The most common use case for Artificial Intelligence (AI) in enterprise applications is about integrating with Large Language Models (LLMs) in some way or another. This article explores how you can do that in your new or existing Jakarta EE applications.
Even if there is no specific Jakarta EE specification for Artificial Intelligence, it does not lack for support. One of the greatest advantages of Jakarta EE is how easy it is to integrate with other technologies. When it comes to AI in enterprise applications, there are a couple of alternatives available. LangChain4J has established itself as more or less the industry standard for integrating with AI in Java. A subproject of LangChain4J is LangChain4J-CDI, which is an enterprise CDI extension for LangChain4J that provides seamless integration between LangChain4J and CDI.
An alternative to LangChain4J-CDI is OmniHai. OmniHai provides a consistent, simple API for integrating with AI providers. It can be used with or without CDI. The difference between them is that while LangChain4J is more or less a comprehensive framework for AI integration, OmiHai is a simplistic, lightweight utility API.
The common denominator between these two alternatives is how well they leverage CDI Extensions to integrate with Jakarta EE and provide the programming model Jakarta EE developers are familiar with.
Here is a simple example using LangChain4J CDI to define a simple AI service that is given a simple tool to find the user’s date and time.
@RegisterAIService(tools = {SimpleTool.class})
public interface SimpleToolAiService {
@SystemMessage("You are a helpful assistant.")

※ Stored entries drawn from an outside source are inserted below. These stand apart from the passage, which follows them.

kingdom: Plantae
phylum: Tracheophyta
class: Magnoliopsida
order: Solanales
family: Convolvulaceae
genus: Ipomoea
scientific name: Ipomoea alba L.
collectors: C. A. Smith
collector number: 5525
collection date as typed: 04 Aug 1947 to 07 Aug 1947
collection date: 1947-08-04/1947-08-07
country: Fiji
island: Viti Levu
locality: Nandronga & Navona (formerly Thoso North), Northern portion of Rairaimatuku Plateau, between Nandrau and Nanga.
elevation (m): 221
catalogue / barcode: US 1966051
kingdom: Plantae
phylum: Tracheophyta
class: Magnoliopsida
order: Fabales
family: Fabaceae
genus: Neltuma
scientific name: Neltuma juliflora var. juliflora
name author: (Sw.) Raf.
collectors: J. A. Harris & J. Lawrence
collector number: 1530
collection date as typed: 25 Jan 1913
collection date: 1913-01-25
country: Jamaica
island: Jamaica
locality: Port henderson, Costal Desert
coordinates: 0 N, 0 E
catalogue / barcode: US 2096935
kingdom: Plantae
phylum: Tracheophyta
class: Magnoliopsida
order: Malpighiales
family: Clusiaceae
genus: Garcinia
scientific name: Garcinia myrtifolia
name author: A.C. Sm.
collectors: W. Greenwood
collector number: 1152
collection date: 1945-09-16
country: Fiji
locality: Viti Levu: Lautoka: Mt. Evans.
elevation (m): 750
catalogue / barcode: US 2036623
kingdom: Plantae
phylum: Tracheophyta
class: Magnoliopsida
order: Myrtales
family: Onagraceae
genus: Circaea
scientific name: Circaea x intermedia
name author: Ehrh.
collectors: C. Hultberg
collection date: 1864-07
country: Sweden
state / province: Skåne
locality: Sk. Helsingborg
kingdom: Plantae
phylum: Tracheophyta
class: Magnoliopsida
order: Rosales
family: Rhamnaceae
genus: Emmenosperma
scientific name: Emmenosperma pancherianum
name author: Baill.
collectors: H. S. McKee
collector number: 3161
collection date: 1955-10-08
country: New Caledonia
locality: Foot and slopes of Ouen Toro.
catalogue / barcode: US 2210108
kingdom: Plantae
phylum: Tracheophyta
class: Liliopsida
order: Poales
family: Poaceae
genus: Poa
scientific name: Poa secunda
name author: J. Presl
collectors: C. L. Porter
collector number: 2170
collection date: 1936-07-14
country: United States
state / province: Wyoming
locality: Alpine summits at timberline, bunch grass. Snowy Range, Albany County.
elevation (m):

String chat(String message);
}
public class SimpleTool {
@Tool("Get the current date and time in the user's timezone")
String getCurrentDateTime() {
return LocalDateTime.now()
.toString();
}
}
The SimpleToolAIService can then be used in your application by injecting it as a CDI bean as shown below.
public class MyApp {
@Inject
private SimpleToolAiService aiService;
// …
}
AI Capable with Jakarta EE 11
There are also other alternatives for integrating with AI from Jakarta EE applications. In fact, any Java library can be used. It is even possible to use Spring AI in Jakarta EE. These libraries can be used directly as is, or be made available for Jakarta EE developers by leveraging the extensibility mechanisms of CDI. So it is safe to say that Jakarta EE is fully capable of offering enterprise-grade integration with AI today.

AI Ready with Jakarta EE 12
Looking forward, the next versions of Jakarta EE will provide even better support for AI integration in enterprise applications. Jakarta EE 12, which is currently being developed, will provide standardised support for NoSQL through the Jakarta NoSQL specification (*). Support for NoSQL data sources is convenient for Retrieval Augmented Generation (RAG). Particularly, vector databases are well-suited for this.
(*) Discussions regarding the inclusion of Jakarta NoSQL in Jakarta EE 12 are currently ongoing.
Full AI support with Jakarta EE 13
The Jakarta Agentic Artificial Intelligence Specification will provide a set of vendor-neutral APIs that make it easy, consistent, and reliable to build, deploy, and run AI agents on Jakarta EE runtimes. This specification is expected to be included in Jakarta EE 13. Work on this version will start as soon as Jakarta EE 12 is ready. With the current two-year release cadence, Jakarta EE 13 can be expected in 2028.
ULTRA AI with Jakarta EE 14
Looking further into the future than the above is probably going to be closer to wild guesses than reality. Especially considering the speed at which this particular field is currently advancing. But it is safe to say that there will be extensive support for AI in Jakarta EE 14. And that support will be enterprise-grade, stable, and robust, just like all Jakarta EE specifications. It is not always about being first. Sometimes it is better to stand on the shoulders of others and build on the collective knowledge gained through experimentation.
Conclusion
By using libraries available, either in combination with CDI or directly, developers can easily integrate with AI systems in their Jakarta EE enterprise applications. The extensibility, power, and simplicity of CDI make this a powerful combination. You can rely on the robustness and flexibility of Jakarta EE while using the tools and libraries needed for the modern enterprise. Future versions of Jakarta EE will provide more native support, thus providing an even smoother experience.